The task: In the material below, change every "difference" to "gap" and leave everything else as it is.

Provided data:
***

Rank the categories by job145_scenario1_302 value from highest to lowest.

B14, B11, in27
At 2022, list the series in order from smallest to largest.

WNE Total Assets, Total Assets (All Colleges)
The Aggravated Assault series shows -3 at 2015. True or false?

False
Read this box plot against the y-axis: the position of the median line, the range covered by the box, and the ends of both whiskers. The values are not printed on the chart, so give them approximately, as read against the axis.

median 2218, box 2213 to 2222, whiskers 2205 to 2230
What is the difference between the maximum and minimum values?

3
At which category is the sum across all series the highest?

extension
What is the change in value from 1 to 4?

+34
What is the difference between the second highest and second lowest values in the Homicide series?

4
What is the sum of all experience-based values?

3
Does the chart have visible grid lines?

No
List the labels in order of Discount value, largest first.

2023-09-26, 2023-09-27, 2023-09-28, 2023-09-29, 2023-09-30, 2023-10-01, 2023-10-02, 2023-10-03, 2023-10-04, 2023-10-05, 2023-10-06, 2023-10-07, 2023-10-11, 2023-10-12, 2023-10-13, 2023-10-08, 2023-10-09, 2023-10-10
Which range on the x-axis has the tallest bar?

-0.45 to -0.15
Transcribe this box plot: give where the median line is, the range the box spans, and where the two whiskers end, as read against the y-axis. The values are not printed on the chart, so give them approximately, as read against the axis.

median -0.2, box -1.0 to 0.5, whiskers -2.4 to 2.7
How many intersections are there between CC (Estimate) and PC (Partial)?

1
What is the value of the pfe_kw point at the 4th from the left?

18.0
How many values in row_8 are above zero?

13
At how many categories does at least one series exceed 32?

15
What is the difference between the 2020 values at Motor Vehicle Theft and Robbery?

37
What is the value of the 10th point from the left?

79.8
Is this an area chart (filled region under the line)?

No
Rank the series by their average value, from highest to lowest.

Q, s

***

Reply:
Rank the categories by job145_scenario1_302 value from highest to lowest.

B14, B11, in27
At 2022, list the series in order from smallest to largest.

WNE Total Assets, Total Assets (All Colleges)
The Aggravated Assault series shows -3 at 2015. True or false?

False
Read this box plot against the y-axis: the position of the median line, the range covered by the box, and the ends of both whiskers. The values are not printed on the chart, so give them approximately, as read against the axis.

median 2218, box 2213 to 2222, whiskers 2205 to 2230
What is the gap between the maximum and minimum values?

3
At which category is the sum across all series the highest?

extension
What is the change in value from 1 to 4?

+34
What is the gap between the second highest and second lowest values in the Homicide series?

4
What is the sum of all experience-based values?

3
Does the chart have visible grid lines?

No
List the labels in order of Discount value, largest first.

2023-09-26, 2023-09-27, 2023-09-28, 2023-09-29, 2023-09-30, 2023-10-01, 2023-10-02, 2023-10-03, 2023-10-04, 2023-10-05, 2023-10-06, 2023-10-07, 2023-10-11, 2023-10-12, 2023-10-13, 2023-10-08, 2023-10-09, 2023-10-10
Which range on the x-axis has the tallest bar?

-0.45 to -0.15
Transcribe this box plot: give where the median line is, the range the box spans, and where the two whiskers end, as read against the y-axis. The values are not printed on the chart, so give them approximately, as read against the axis.

median -0.2, box -1.0 to 0.5, whiskers -2.4 to 2.7
How many intersections are there between CC (Estimate) and PC (Partial)?

1
What is the value of the pfe_kw point at the 4th from the left?

18.0
How many values in row_8 are above zero?

13
At how many categories does at least one series exceed 32?

15
What is the gap between the 2020 values at Motor Vehicle Theft and Robbery?

37
What is the value of the 10th point from the left?

79.8
Is this an area chart (filled region under the line)?

No
Rank the series by their average value, from highest to lowest.

Q, s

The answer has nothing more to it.